Of course, there's still a healthy expatriate population (at least 10%), but that's equally the case in other less developed Caribbean countries.
So why are things different? A lesson that we learned as children and as students is one that the Bahamas has put into living practice.
Be the best at what you can be.
The Bahamian economy is built around the simple but potent twin pillars of finance and tourism. These are practically renewable resources in the sense that as long as they are maintained, they should serve the citizens for several generations. The industries naturally lend themselves to the maintenance of quality infrastructure as well as a stable political arena.
African countries on the other hand, have placed their faith in diminishing resources. Resources that encourage greed, aggrandisement and the concept of 'dealing'; leading to the situation where most visiting foreigners turn up their noses at the country in question and openly declare that their sole purpose for being there is to 'make money'.

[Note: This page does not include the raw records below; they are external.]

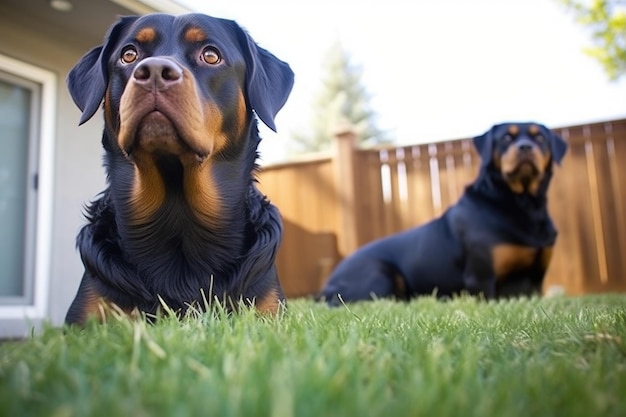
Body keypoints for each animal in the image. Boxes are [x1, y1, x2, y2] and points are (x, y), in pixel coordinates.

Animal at [64, 13, 294, 324]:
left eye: (211, 55)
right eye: (128, 54)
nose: (154, 71)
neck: (177, 212)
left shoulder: (267, 310)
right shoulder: (87, 317)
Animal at [320, 122, 568, 304]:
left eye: (540, 138)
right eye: (507, 138)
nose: (525, 147)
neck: (523, 204)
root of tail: (327, 284)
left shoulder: (535, 280)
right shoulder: (481, 278)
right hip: (380, 275)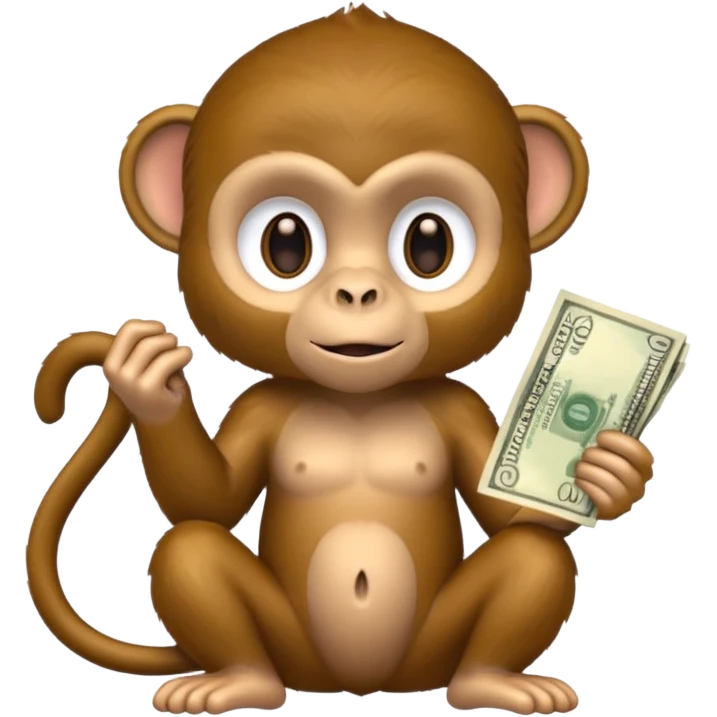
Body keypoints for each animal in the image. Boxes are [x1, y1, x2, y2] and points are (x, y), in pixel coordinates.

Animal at [26, 4, 655, 715]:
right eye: (286, 243)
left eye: (429, 244)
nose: (356, 292)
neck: (359, 399)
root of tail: (358, 685)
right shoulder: (263, 403)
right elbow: (208, 500)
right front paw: (146, 380)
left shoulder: (458, 404)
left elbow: (506, 515)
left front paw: (613, 469)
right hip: (293, 648)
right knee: (190, 548)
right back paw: (237, 680)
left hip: (430, 651)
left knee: (534, 554)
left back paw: (490, 682)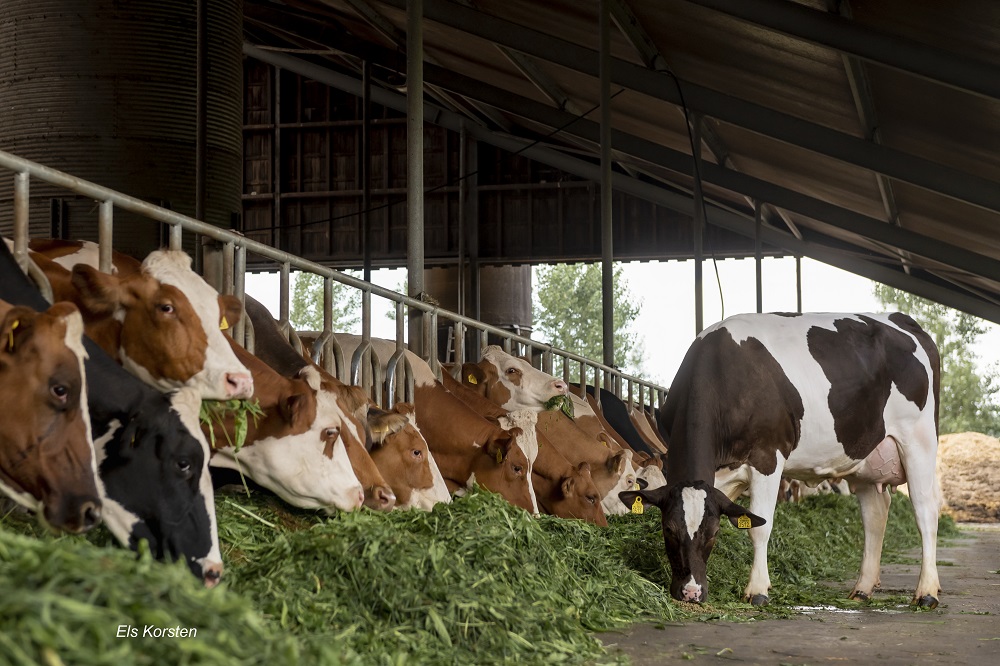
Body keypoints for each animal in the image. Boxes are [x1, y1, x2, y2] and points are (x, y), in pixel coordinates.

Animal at [620, 312, 940, 608]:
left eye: (713, 532)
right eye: (668, 529)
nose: (690, 592)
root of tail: (900, 318)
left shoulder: (768, 457)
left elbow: (760, 526)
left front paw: (758, 590)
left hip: (919, 441)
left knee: (925, 512)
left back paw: (927, 592)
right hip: (865, 457)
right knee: (875, 515)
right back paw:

Countries that used to be considered agricultural Edens are now among the largest importers of basic foodstuff.
Countries with several thousand kilometers of prime oceanfront territory - more than that of most Caribbean countries put together - cannot boast of a single resort or five-star tourist attraction.
Countries with a rich cultural heritage, and some of the most stunning attractions in the world, have let those attractions fall to ruin or be obscured by urban sprawl and unchecked erosion.
Countries with abundant sunshine, healthy winds and natural lakes are bogged down by dependence on fossil fuels and precious firewood for power.
The time for African countries to reduce their dependence on mineral resources and start developing their institutions and economic pillars is now. Pillars that will stand the test of time and engender pride of citizenship and the collective will to sustain them. This paradigm shift holds the key to lasting economic growth and well developed socio-political institutions.
If the tiny islands of The Bahamas can do it, Africa has no excuse.